Le droit d'auteur est la controverse éternelle dans le monde de l'intelligence artificielle. De temps en temps, de nouvelles plaintes et poursuites se produisent liées à l'utilisation du contenu Internet pour former des modèles d'IA. Google est l'une des sociétés qui utilise le multimédia hébergé sur l'une de ses principales plateformes, YouTube, pour former sa propre IA, comme l'a confirmé CNBC. Bien que la société confirme cette pratique, déclarant qu'elle utilise un sous-ensemble de vidéos et d'accords de spécialisation, de nombreux créateurs et experts en propriété intellectuelle affirment que beaucoup n'en connaissent pas.

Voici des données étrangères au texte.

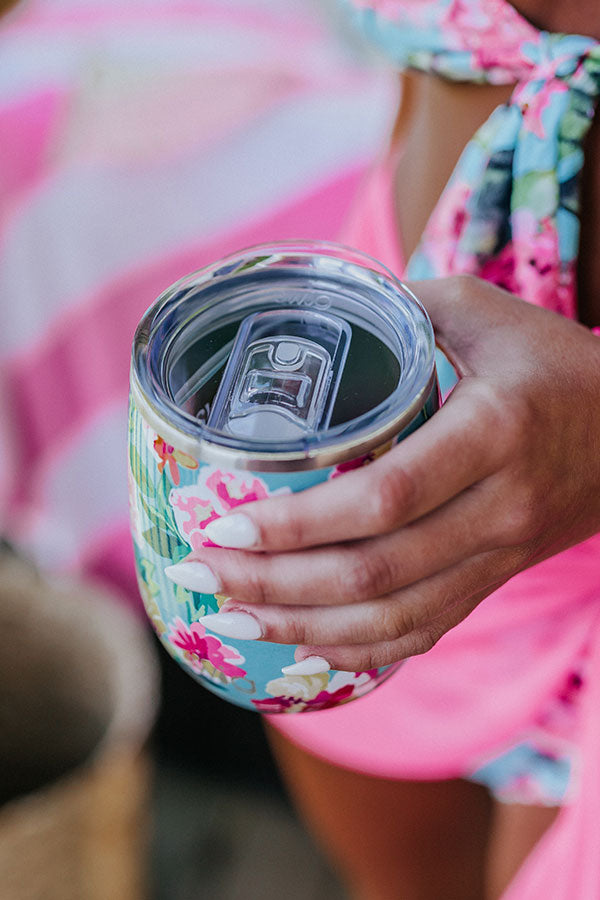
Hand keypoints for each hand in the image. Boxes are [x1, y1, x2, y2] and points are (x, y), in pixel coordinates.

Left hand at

PSA: Google forme son AI avec vos vidéos YouTube

Selon le rapport, Google exploite le catalogue colossal de YouTube de 20 milliards de vidéos pour la formation d'IA. Même une petite fraction de ce contenu représente un énorme ensemble de données, dépassant bien de loin ce que de nombreux modèles d'IA concurrents utilisent. Le problème central pour de nombreux créateurs et sociétés de médias est une crise imminente de la propriété intellectuelle: ils craignent que leur travail d'origine soit utilisé sans consentement explicite, clair ou compensation pour construire des systèmes qui pourraient éventuellement devenir leurs concurrents.

En tant qu'expert, Luke Arrigoni, PDG de Lote, l'a dit: «Cela aide le modèle Veo 3 à faire une version synthétique, un fac-similé de ces créateurs. Ce n'est pas nécessairement juste pour eux.  » En effet, plusieurs créateurs de premier plan et professionnels de la propriété intellectuelle ont dit à CNBC qu'ils ignoraient que leur contenu pouvait être utilisé à cet effet.Améliorer l'expérience du produit… y compris par l'apprentissage automatique et les applications d'IA.  » Les conditions de service actuelles accordent à YouTube une large licence de contenu.

Le modèle VEO 3 AI était-il alimenté par le contenu des créateurs de YouTube?

La préoccupation amplifie des outils comme VEO 3, que Google a dévoilées en mai. Ce modèle d'IA est capable de générer entièrement une vidéo et un audio au niveau cinématographique à partir de l'IA. Des exemples ont fait surface où le contenu généré par VEO 3 a rapporté étroitement des vidéos YouTube créées par l'homme, soulevant des questions sur l'originalité et la rémunération. Google a également récemment annoncé que le flux de shorts YouTube recevrait cette année des vidéos VEO à 3 aliments.

C'est une situation complexe. Certains créateurs, comme Sam Beres (avec 10 millions d'abonnés), considèrent l'IA comme «compétition amicale, » un « excitant inévitable.  » Google propose une clause d'indemnisation pour ses produits générateurs de l'IA, ce qui signifie qu'il couvrira les frais juridiques si un utilisateur fait face à un défi de droit d'auteur.

En fin de compte, cette révélation souligne la tension en cours entre les créateurs et l'intelligence artificielle. Cependant, la technologie progresse beaucoup plus rapidement que les législateurs. Par conséquent, il est de plus en plus difficile d'établir des règles équitables pour toutes les parties. Pendant ce temps, certains éditeurs et sociétés d'IA ont réussi à conclure des accords pour l'utilisation juridique du contenu dans la formation d'IA.